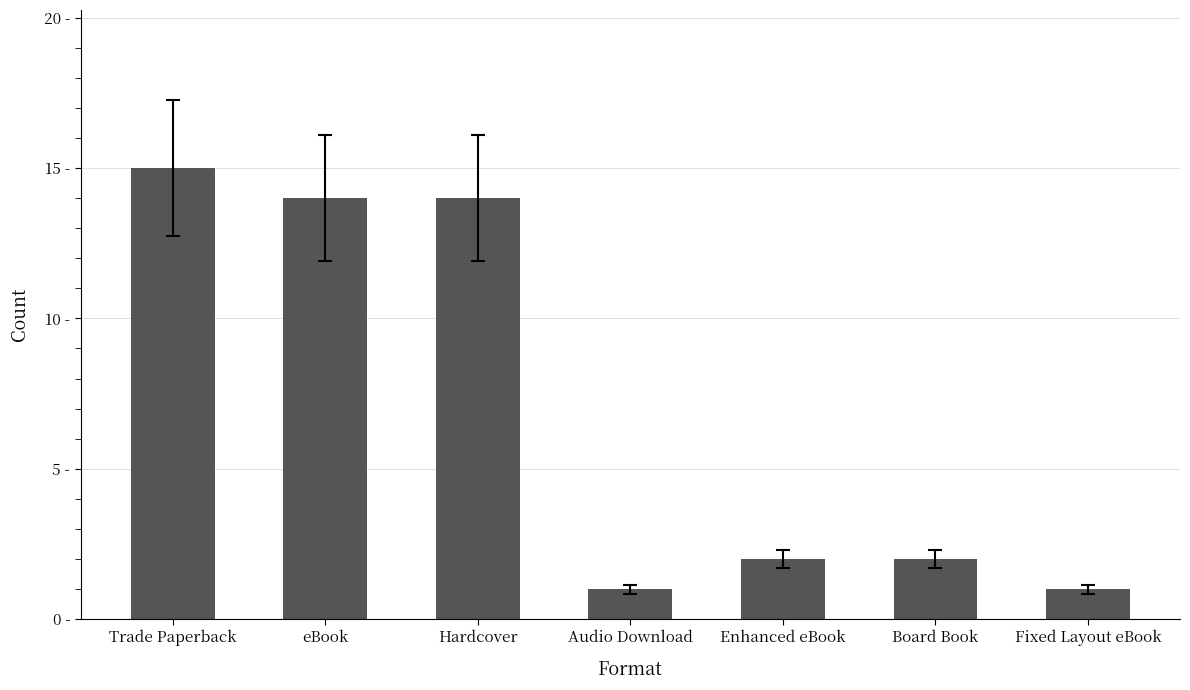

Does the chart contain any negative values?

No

=====

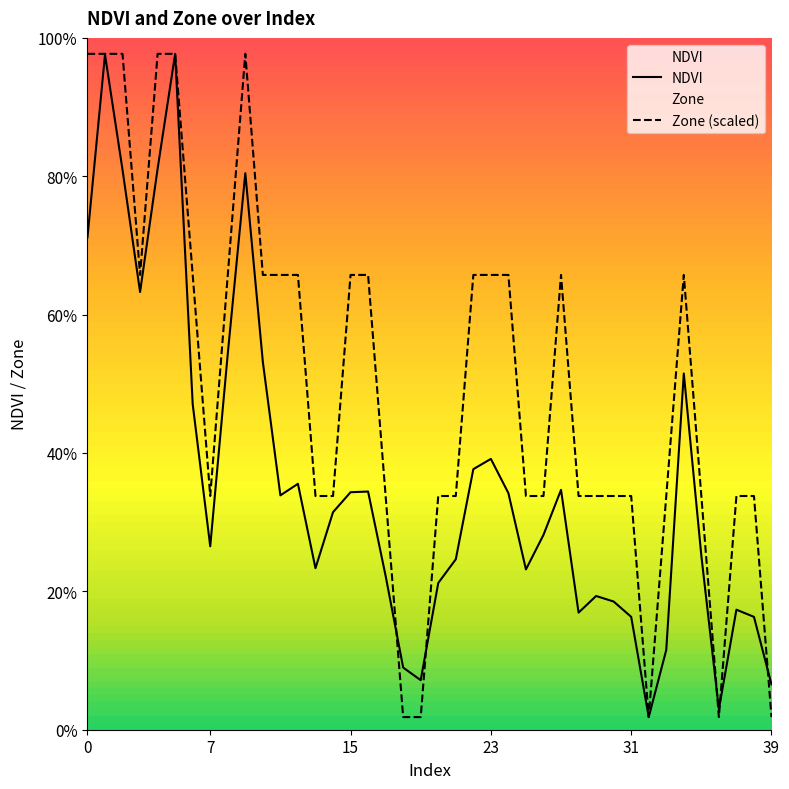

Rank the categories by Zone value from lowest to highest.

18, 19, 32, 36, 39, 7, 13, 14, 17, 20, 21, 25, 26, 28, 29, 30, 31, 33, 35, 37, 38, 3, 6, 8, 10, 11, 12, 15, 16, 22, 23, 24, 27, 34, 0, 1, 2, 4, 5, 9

=====

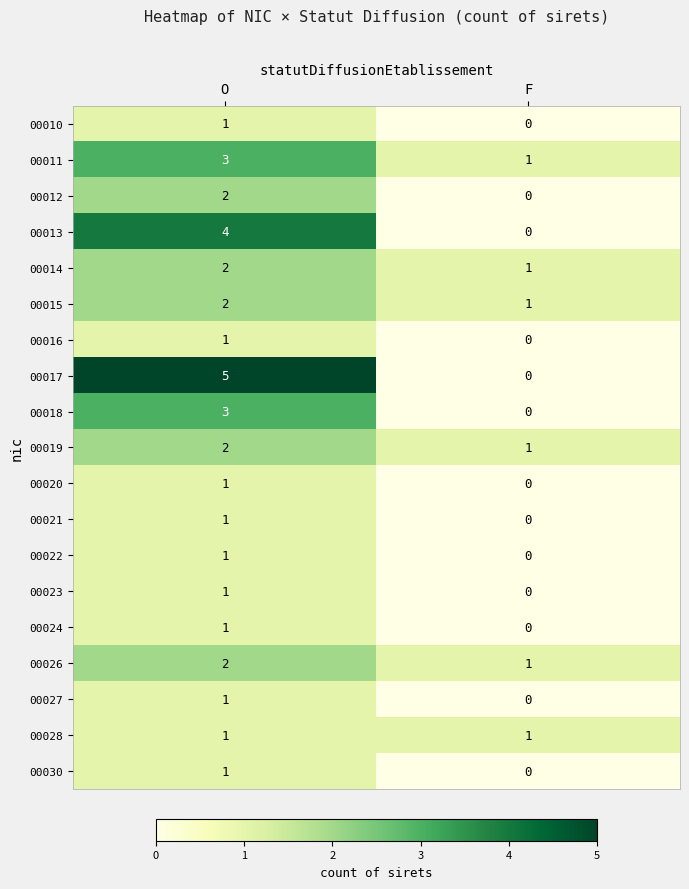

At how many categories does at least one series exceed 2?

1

=====

List every line of the material that contains the string "categories", matching case exactly.

Rank the categories by Zone value from lowest to highest.
At how many categories does at least one series exceed 2?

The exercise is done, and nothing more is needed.